#### The problem:
Scanning the entries below, copy every line that contains the word "shift".

(Collected data)
....................

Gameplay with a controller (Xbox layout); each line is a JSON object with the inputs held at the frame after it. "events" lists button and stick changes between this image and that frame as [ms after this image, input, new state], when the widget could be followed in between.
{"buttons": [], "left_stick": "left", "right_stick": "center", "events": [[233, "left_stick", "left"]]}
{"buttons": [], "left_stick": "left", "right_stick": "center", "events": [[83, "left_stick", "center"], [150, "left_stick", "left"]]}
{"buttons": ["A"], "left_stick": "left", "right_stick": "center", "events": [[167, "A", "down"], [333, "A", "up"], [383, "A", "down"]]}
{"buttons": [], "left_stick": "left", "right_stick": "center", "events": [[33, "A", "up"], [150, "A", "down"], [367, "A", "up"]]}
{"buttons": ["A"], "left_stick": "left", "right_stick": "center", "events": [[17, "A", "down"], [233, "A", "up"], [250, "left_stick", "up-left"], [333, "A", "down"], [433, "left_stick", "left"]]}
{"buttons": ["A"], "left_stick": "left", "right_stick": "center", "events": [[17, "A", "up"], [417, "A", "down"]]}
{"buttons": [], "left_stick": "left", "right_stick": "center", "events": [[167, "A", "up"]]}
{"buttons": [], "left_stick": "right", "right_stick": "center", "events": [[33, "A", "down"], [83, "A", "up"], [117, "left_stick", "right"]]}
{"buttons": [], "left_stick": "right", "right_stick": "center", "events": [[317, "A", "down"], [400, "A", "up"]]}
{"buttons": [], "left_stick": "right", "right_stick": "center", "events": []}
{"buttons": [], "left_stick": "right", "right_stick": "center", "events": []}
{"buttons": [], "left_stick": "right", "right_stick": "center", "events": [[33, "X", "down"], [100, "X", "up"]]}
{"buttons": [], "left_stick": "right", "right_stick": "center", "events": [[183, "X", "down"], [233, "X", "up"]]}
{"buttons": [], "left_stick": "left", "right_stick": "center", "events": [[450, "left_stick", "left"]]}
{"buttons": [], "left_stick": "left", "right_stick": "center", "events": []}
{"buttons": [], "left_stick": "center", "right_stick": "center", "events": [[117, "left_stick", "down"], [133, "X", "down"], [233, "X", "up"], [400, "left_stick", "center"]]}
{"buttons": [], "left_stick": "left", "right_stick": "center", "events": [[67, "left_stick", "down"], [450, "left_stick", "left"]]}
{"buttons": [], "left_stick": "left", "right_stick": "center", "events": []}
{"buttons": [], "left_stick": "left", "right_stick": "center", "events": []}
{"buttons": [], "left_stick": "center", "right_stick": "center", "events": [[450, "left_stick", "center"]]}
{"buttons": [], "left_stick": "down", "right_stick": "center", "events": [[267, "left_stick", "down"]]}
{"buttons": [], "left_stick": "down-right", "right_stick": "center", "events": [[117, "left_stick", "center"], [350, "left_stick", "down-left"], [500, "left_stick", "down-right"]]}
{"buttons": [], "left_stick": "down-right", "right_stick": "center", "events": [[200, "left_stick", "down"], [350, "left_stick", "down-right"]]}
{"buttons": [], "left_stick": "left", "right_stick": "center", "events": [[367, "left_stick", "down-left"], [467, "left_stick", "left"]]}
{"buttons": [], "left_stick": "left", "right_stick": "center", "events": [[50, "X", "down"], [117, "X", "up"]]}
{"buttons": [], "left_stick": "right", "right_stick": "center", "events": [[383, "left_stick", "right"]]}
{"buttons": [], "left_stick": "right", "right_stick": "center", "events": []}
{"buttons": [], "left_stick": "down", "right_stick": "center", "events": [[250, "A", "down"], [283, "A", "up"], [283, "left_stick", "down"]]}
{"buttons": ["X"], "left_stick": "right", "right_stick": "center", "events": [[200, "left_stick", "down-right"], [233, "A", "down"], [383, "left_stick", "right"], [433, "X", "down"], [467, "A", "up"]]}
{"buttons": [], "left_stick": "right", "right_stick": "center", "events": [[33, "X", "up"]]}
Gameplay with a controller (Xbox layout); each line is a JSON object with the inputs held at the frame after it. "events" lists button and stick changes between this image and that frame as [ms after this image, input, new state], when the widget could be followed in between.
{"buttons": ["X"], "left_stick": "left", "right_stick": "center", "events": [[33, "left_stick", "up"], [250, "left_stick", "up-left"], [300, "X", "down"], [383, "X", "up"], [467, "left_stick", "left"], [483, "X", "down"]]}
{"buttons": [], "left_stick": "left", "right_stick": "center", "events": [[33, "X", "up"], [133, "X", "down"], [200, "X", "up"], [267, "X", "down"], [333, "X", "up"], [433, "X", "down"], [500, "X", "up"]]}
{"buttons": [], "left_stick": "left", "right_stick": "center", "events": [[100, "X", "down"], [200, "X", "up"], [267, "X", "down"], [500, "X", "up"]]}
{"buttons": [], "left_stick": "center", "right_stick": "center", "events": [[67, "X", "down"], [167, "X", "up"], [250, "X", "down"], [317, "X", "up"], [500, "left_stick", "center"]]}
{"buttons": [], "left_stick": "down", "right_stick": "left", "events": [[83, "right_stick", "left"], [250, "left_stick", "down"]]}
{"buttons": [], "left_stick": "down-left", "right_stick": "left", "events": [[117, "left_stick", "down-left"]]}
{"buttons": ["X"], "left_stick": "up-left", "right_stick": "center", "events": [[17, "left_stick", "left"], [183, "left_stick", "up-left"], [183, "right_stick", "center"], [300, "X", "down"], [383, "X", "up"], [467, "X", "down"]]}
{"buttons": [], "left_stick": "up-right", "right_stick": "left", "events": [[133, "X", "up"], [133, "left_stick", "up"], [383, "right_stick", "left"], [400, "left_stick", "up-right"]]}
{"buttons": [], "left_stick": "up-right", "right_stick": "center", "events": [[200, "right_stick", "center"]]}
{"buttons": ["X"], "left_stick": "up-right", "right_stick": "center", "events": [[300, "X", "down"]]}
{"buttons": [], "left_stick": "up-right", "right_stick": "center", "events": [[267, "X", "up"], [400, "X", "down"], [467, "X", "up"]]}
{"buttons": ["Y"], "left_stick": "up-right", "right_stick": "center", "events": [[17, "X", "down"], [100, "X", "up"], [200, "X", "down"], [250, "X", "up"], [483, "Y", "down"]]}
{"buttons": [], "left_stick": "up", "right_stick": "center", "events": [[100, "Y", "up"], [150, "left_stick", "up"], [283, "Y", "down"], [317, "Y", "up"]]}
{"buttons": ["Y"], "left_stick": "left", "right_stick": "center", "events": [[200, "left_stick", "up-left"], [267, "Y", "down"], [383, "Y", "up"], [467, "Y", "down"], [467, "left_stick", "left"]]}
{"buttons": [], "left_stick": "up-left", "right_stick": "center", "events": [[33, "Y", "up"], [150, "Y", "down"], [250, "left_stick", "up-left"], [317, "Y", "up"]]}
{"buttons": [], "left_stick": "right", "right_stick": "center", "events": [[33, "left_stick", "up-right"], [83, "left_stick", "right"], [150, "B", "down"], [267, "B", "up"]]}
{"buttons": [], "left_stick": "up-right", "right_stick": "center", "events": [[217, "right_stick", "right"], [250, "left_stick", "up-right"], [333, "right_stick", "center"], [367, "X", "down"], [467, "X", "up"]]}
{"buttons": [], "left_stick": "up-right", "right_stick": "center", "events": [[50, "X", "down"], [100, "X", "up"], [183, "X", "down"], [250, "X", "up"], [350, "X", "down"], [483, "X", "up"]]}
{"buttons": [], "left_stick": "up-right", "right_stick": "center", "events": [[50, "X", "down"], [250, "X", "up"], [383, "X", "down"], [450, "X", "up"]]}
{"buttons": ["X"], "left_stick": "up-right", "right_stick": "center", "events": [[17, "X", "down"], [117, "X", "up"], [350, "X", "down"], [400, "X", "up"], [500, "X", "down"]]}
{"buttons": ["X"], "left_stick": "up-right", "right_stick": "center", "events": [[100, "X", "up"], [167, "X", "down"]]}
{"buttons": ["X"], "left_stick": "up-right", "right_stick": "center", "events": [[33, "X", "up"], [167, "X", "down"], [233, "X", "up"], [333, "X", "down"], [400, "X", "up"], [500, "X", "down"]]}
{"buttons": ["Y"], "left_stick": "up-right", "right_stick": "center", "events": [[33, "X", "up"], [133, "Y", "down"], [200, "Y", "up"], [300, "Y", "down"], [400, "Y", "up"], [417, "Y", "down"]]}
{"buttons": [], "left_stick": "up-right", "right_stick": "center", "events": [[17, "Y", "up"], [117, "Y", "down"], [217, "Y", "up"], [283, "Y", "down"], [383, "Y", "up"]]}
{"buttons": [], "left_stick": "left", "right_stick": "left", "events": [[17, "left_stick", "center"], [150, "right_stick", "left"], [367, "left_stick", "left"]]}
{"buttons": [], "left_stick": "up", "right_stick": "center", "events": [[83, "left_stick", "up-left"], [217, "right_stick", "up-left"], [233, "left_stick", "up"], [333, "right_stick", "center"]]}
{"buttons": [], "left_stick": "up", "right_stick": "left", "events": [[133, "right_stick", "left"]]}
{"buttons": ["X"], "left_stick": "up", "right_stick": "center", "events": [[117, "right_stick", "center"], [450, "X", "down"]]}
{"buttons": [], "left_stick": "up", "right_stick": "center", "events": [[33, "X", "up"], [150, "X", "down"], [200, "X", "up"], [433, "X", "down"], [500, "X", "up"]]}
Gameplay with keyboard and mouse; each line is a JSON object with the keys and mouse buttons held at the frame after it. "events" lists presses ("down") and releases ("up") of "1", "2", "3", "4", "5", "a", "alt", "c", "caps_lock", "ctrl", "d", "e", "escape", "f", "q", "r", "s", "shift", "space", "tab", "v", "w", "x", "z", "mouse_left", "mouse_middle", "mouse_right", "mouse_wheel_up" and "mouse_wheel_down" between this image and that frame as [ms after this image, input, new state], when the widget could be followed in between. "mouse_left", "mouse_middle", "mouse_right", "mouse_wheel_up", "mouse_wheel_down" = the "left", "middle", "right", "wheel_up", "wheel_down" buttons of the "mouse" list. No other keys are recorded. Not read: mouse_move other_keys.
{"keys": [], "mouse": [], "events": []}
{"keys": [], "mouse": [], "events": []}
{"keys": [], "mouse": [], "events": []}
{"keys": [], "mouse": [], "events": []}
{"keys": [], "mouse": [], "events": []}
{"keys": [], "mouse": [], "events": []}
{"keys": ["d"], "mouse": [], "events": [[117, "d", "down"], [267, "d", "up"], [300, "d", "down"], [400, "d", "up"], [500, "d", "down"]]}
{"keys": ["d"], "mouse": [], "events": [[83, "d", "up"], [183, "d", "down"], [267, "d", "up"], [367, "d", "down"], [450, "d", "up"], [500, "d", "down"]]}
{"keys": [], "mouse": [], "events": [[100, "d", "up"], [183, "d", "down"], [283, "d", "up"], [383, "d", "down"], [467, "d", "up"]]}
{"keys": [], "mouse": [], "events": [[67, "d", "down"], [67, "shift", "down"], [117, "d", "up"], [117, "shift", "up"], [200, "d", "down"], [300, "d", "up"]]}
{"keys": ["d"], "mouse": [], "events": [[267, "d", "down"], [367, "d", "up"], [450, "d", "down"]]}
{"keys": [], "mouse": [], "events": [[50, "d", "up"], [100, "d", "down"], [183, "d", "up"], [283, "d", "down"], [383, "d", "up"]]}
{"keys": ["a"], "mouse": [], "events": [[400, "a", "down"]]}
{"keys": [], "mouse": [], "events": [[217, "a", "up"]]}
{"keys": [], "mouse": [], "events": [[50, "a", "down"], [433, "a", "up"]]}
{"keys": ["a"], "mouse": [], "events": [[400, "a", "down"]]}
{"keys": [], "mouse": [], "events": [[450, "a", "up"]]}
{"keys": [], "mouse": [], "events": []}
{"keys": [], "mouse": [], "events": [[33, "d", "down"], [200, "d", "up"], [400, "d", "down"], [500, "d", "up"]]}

....................

#### Task solution:
Gameplay with keyboard and mouse; each line is a JSON object with the keys and mouse buttons held at the frame after it. "events" lists presses ("down") and releases ("up") of "1", "2", "3", "4", "5", "a", "alt", "c", "caps_lock", "ctrl", "d", "e", "escape", "f", "q", "r", "s", "shift", "space", "tab", "v", "w", "x", "z", "mouse_left", "mouse_middle", "mouse_right", "mouse_wheel_up" and "mouse_wheel_down" between this image and that frame as [ms after this image, input, new state], when the widget could be followed in between. "mouse_left", "mouse_middle", "mouse_right", "mouse_wheel_up", "mouse_wheel_down" = the "left", "middle", "right", "wheel_up", "wheel_down" buttons of the "mouse" list. No other keys are recorded. Not read: mouse_move other_keys.
{"keys": [], "mouse": [], "events": [[67, "d", "down"], [67, "shift", "down"], [117, "d", "up"], [117, "shift", "up"], [200, "d", "down"], [300, "d", "up"]]}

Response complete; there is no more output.